Job:
Only the lines from the start of the material through the line containing "Movie official Twitter" are to be extracted, exactly as they appear.

Material for the task:
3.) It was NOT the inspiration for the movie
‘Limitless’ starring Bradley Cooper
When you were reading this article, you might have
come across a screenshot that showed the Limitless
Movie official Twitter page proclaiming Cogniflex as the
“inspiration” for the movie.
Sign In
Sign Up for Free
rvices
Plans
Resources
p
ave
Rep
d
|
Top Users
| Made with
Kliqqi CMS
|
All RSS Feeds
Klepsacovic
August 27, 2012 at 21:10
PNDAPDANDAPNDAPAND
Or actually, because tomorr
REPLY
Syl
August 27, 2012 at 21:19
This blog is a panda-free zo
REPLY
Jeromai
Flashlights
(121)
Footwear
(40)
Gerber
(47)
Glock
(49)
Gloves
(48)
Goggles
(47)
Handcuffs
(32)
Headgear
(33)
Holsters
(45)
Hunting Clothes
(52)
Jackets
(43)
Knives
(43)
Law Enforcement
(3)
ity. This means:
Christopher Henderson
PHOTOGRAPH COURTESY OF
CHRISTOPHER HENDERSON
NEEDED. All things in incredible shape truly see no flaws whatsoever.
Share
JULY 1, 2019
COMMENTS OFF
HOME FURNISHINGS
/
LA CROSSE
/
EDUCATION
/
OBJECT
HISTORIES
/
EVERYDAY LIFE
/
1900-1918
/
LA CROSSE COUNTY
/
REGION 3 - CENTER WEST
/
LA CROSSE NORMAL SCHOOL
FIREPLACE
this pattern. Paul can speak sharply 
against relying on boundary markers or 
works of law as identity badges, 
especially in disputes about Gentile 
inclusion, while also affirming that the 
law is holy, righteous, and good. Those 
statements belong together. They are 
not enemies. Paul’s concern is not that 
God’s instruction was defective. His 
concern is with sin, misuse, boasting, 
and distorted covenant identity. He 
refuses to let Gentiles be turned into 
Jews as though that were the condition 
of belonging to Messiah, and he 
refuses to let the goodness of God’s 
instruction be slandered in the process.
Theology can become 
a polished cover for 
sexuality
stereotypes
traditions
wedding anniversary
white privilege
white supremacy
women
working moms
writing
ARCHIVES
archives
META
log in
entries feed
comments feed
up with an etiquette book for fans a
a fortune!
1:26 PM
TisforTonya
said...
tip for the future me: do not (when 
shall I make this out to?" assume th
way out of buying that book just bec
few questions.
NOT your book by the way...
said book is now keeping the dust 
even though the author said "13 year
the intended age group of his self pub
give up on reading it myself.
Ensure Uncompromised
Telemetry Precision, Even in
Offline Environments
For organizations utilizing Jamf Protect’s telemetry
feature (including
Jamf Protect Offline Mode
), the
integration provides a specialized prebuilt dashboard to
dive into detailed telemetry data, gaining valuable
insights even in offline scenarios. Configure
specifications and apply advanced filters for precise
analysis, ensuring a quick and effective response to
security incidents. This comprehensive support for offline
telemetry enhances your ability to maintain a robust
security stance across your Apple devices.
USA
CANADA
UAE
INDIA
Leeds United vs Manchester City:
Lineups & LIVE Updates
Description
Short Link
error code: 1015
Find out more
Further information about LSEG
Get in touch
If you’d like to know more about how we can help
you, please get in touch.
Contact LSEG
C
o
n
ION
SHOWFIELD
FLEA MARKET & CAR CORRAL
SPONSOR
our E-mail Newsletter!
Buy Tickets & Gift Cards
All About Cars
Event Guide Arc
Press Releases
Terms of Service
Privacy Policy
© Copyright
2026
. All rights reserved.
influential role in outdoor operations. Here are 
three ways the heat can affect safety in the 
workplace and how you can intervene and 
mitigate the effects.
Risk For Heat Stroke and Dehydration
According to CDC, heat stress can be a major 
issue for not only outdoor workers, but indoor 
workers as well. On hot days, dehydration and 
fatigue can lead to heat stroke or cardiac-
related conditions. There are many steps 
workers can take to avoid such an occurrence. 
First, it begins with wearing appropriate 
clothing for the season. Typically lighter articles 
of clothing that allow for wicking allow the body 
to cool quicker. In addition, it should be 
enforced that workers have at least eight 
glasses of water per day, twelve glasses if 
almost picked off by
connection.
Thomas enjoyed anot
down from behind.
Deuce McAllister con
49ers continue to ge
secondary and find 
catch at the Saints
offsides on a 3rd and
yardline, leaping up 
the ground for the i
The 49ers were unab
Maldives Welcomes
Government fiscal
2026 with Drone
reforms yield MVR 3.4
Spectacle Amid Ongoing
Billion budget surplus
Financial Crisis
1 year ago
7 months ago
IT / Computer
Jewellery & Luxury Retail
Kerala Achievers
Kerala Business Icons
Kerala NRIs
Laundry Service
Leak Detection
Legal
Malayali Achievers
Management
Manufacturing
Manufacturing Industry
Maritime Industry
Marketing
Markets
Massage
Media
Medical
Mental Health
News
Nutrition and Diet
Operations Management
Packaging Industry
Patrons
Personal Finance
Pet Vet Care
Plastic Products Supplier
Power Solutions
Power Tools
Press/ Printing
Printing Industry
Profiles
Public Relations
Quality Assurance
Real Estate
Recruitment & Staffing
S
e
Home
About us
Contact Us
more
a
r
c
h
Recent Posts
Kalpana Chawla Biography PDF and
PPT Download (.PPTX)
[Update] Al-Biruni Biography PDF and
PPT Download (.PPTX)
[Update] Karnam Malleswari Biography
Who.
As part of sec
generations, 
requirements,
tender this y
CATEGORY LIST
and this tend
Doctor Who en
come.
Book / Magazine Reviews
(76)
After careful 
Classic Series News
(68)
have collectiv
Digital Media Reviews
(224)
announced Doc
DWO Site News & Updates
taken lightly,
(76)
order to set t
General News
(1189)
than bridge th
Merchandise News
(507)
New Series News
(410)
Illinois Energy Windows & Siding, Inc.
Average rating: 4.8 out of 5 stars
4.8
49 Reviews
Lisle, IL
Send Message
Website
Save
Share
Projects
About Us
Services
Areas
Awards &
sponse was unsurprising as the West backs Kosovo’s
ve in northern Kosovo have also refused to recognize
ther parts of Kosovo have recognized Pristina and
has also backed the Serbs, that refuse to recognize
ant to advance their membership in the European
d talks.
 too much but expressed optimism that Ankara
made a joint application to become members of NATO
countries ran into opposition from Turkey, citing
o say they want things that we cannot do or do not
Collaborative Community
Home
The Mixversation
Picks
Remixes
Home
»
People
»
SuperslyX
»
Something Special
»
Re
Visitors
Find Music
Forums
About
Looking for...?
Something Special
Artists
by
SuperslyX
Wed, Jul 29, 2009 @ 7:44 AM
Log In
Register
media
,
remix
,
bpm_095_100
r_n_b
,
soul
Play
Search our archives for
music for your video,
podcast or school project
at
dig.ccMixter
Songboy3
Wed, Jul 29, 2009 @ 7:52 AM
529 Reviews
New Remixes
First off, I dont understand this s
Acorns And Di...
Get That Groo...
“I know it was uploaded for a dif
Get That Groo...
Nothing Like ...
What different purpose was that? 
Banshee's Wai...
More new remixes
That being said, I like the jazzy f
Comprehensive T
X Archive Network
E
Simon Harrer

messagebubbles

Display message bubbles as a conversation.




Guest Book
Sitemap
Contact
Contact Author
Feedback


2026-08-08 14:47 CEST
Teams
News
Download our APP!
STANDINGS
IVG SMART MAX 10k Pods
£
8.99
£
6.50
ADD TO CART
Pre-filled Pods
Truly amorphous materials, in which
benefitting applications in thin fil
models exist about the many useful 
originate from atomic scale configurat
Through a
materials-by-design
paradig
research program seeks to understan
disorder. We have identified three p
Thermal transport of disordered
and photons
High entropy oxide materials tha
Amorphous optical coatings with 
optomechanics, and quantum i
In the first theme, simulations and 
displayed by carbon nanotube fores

Response to this task:
3.) It was NOT the inspiration for the movie
‘Limitless’ starring Bradley Cooper
When you were reading this article, you might have
come across a screenshot that showed the Limitless
Movie official Twitter page proclaiming Cogniflex as the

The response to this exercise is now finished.